Exercise 1. Select every line in the records that contains the string "kern" and copy each one.

Extract.
After a cursory digestion of any new mail he turns to the small box on the left of his screen that is inevitably shimmering with friends who are online doing the same thing as Dan – engaging in an online chat. He normally has a couple of conversations before he has his morning shower.

“I spend a lot of time – probably too much – chatting to friends online,” said Johnson, a media student at City University in London. “It’s no good for actually building or strengthening a relationship. It’s devoid of emotion and essentially you are just procrastinating talking about nonsense.”

The number of online chat programs has ballooned since the first appearance of AOL Instant Messenger (AIM) in 1997. There are now hundreds of chat sites and chat engines available at the worlds fingertips. For kids there’s Kidzworld.com, for teens there’s Teenchat.com, and for the sexually frustrated there’s adult-chat-world.com, amongst scores of others. There are also the giants of the online chat world MSN Messanger and AOL.

Exercise 2. Pick up the passage about online chat after its last sentence and write the next part.

Raw data.
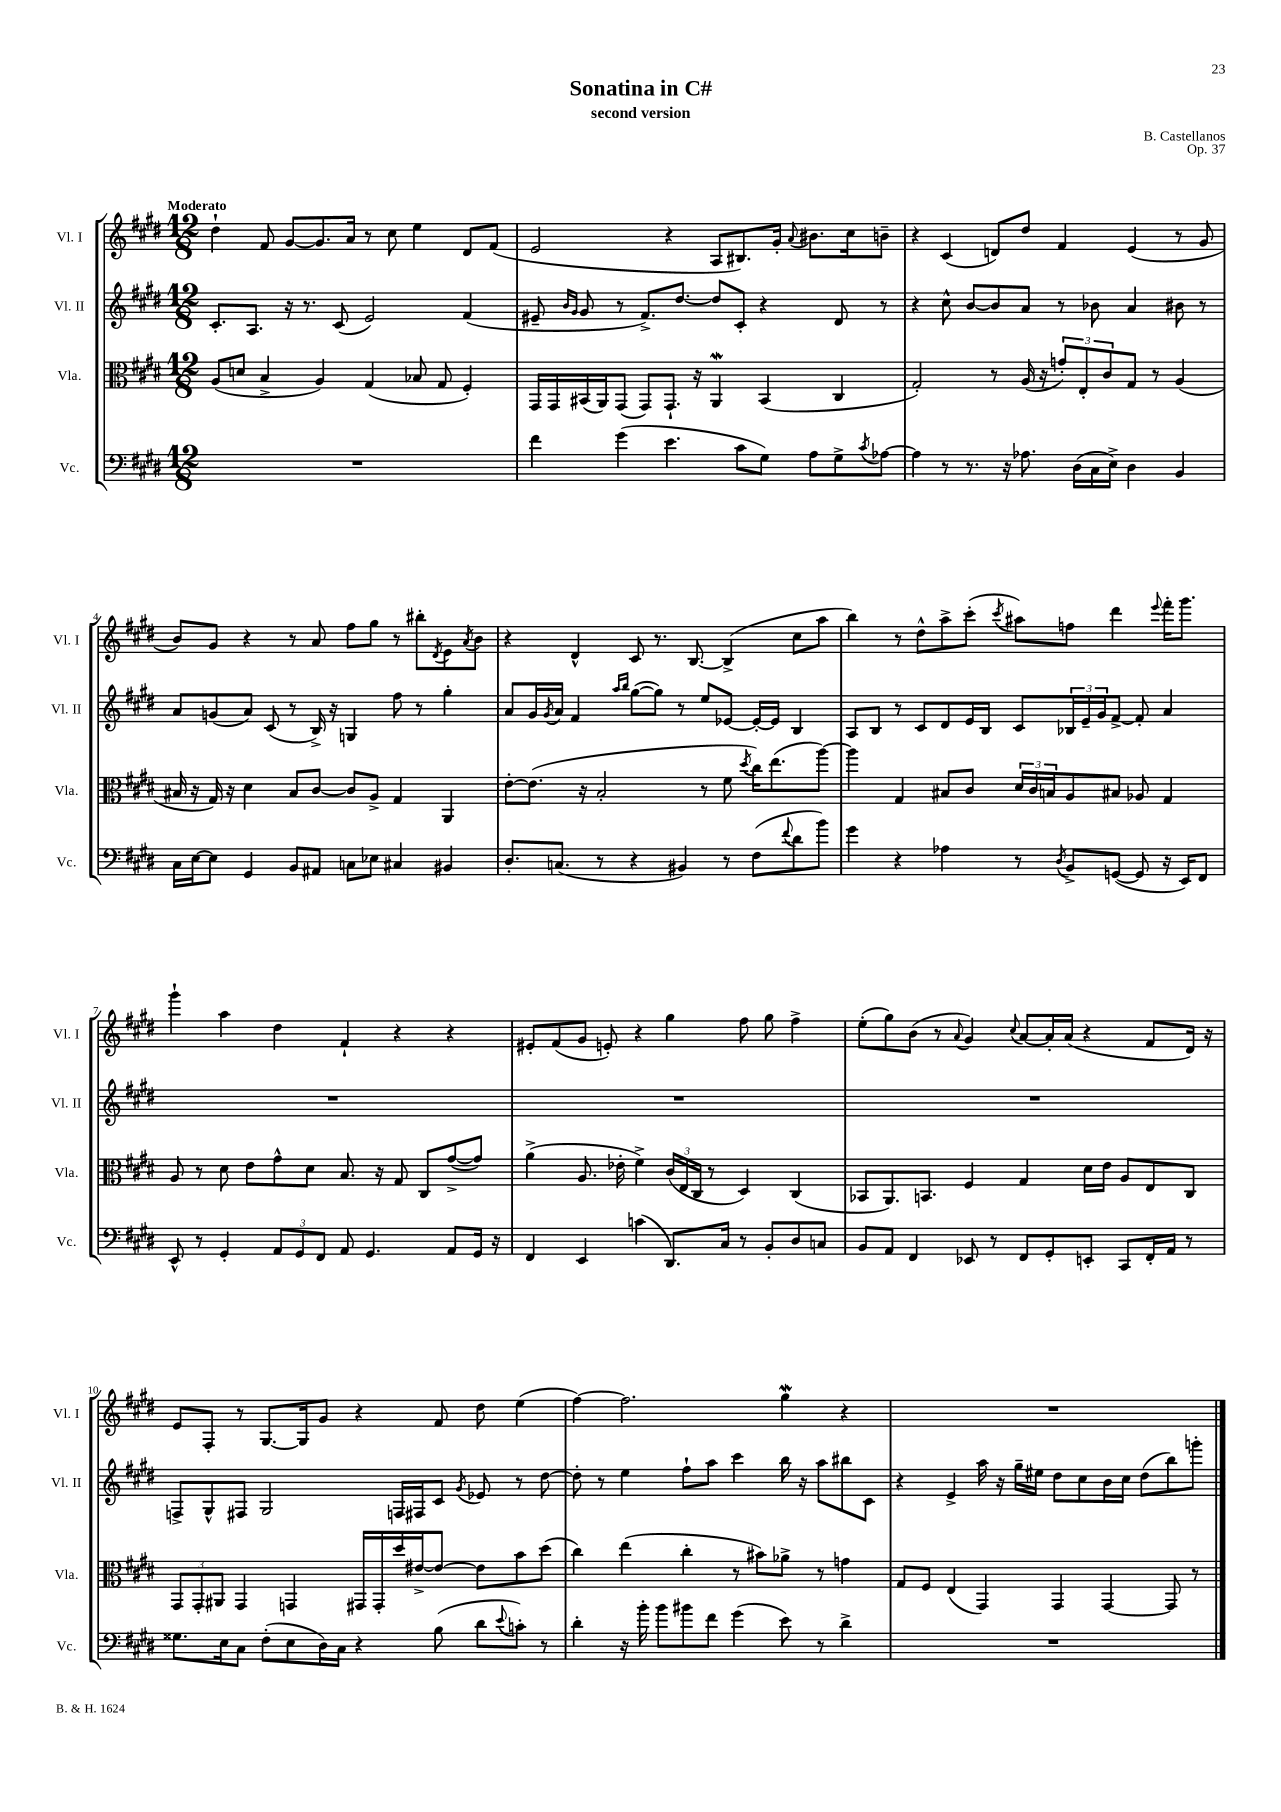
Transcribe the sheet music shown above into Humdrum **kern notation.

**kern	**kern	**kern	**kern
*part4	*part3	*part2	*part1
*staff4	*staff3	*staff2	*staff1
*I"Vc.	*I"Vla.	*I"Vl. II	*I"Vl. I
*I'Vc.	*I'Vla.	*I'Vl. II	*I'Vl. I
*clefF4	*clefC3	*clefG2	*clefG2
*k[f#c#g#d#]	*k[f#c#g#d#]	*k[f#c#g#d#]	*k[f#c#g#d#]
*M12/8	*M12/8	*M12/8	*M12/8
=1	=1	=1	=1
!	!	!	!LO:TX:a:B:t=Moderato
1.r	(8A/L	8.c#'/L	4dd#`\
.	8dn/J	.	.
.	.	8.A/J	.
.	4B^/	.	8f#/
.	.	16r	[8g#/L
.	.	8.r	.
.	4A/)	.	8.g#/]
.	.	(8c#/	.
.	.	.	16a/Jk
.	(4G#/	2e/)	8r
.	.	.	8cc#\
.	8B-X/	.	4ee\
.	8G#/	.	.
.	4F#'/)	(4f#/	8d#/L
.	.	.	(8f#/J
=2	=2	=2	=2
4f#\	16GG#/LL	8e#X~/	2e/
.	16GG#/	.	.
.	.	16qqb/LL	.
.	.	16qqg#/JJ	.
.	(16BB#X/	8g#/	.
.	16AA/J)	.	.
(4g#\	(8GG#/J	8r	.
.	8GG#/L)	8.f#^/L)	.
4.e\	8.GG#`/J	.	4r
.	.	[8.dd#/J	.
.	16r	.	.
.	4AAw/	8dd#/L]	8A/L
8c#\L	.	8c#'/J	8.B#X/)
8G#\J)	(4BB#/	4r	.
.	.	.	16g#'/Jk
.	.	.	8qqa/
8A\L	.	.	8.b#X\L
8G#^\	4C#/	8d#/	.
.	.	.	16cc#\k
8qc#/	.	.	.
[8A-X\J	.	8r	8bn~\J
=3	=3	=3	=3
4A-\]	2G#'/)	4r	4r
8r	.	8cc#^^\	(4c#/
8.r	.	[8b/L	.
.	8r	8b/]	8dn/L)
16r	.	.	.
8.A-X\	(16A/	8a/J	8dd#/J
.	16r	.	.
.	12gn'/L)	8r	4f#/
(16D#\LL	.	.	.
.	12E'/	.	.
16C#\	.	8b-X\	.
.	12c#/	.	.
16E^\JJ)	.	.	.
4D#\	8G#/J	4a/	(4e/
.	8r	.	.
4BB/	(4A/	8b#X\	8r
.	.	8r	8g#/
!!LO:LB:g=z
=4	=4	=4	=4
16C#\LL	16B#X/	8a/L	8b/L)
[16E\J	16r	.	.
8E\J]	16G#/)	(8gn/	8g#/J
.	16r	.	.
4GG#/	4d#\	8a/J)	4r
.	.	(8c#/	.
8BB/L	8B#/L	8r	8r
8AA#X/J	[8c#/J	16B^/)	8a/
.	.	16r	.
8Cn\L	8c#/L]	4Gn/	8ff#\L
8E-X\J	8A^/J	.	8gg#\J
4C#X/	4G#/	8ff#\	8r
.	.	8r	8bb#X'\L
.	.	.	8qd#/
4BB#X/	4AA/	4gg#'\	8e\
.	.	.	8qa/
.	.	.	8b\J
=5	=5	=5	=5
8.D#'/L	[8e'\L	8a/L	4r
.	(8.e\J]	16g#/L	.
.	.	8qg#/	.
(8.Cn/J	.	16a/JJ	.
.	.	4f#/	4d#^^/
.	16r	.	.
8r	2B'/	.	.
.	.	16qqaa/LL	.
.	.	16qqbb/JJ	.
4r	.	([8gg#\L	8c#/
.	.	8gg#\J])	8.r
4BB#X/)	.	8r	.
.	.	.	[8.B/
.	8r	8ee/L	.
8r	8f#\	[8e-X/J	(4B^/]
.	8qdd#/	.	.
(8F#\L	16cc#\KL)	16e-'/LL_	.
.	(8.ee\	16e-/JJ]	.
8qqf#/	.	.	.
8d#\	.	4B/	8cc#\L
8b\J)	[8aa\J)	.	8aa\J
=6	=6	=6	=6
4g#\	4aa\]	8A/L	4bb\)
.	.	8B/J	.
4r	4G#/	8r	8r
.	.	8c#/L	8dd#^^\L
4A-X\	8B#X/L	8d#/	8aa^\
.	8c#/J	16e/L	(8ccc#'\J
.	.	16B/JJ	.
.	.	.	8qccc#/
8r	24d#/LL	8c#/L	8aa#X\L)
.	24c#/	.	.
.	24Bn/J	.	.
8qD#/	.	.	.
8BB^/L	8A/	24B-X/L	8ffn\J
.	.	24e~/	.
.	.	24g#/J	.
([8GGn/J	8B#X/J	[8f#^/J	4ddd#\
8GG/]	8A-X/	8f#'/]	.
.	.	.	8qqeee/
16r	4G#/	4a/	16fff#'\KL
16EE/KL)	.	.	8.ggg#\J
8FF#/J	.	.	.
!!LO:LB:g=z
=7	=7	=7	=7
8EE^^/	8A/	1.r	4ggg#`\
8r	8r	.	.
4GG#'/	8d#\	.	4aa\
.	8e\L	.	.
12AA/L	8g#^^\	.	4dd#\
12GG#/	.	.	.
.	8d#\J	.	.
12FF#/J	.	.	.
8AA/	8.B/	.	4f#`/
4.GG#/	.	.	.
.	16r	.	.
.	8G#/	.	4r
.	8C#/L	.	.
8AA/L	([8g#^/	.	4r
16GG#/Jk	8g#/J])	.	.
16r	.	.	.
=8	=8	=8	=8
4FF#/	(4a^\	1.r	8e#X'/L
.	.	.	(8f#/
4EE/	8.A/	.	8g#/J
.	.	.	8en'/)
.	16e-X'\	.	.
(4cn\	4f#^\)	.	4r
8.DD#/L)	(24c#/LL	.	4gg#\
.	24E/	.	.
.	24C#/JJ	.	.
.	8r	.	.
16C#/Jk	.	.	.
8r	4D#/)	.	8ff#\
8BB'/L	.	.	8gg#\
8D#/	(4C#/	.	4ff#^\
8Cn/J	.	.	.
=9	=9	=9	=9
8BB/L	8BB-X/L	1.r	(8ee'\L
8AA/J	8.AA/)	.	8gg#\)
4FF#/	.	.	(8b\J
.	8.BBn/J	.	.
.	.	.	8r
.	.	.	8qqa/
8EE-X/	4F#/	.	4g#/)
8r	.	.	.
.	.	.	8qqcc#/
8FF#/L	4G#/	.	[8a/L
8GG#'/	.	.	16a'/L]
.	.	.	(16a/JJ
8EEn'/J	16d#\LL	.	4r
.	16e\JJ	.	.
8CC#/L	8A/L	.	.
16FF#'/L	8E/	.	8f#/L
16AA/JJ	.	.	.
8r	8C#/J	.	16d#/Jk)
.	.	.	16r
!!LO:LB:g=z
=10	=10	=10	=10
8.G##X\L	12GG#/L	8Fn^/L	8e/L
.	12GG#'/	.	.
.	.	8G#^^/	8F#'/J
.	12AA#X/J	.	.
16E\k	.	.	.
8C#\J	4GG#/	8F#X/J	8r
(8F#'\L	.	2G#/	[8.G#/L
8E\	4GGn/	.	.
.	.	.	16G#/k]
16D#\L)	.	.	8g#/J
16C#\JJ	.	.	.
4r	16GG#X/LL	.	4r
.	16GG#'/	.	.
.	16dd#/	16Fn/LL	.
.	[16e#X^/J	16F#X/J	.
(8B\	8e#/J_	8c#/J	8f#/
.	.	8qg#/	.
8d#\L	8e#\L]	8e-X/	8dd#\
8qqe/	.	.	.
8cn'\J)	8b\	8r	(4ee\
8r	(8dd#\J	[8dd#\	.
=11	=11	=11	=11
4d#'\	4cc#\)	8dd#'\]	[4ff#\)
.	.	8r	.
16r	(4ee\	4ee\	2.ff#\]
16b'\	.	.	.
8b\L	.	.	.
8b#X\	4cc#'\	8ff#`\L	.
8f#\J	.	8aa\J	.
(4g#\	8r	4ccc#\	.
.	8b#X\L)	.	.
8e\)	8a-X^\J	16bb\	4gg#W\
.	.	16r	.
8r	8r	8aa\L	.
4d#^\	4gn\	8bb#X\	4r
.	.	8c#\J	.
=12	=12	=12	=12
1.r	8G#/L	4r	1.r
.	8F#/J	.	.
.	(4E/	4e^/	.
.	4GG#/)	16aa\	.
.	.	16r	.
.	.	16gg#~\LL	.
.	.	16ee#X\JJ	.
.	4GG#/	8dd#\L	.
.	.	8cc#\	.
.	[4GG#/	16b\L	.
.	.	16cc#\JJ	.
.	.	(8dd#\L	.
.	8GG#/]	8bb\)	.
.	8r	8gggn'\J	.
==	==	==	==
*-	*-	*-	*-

Right answer 1.
Transcribe the sheet music shown above into Humdrum **kern notation.
**kern	**kern	**kern	**kern

Right answer 2.
Over the past decade a whole generation of young people have bucked millions of years of evolution, which has trained us for face-to-face interaction, and become more at home talking to each other via text on the screen. A 2007 study found that 65% of Americans spent more time on the computer than with their family.
The fastest growing networking website of the 21st century, Facebook.com, last week jumped on the chat bandwagon and established a function that allowed digital conversing between people all over the world. It was a big step for the chat movement because facebook has a strong hold on social networking, which means that the volume of friends now directly available over the global chat ether has skyrocketed for most people.

This has been greeted with a mixture of elation and trepidation around the world. “Everyone I know in Columbia is on facebook,” said Conn Corrigan, an Irish graduate student at Columbia University in New York, talking via googlechat. “In Ireland, I would guess most of my friends are on Facebook - I can only think of three close friends who aren’t.
“I suppose it could be handy, because not everyone I know uses g-chat, so it can be useful to chat with people who aren’t on g-chat. But it also feels a bit gimmicky - if you use g-chat, then what’s the point?”

Corrigan says he is staying steadfast to gchat and will not be embracing the new facebook technology. “I actually found myself chatting to a friend on Facebook chat,” he said, “and usually I talk to her on g-chat. And both of us wondered: Why aren’t we simply using g-chat? I think I’m just going to stay with that.”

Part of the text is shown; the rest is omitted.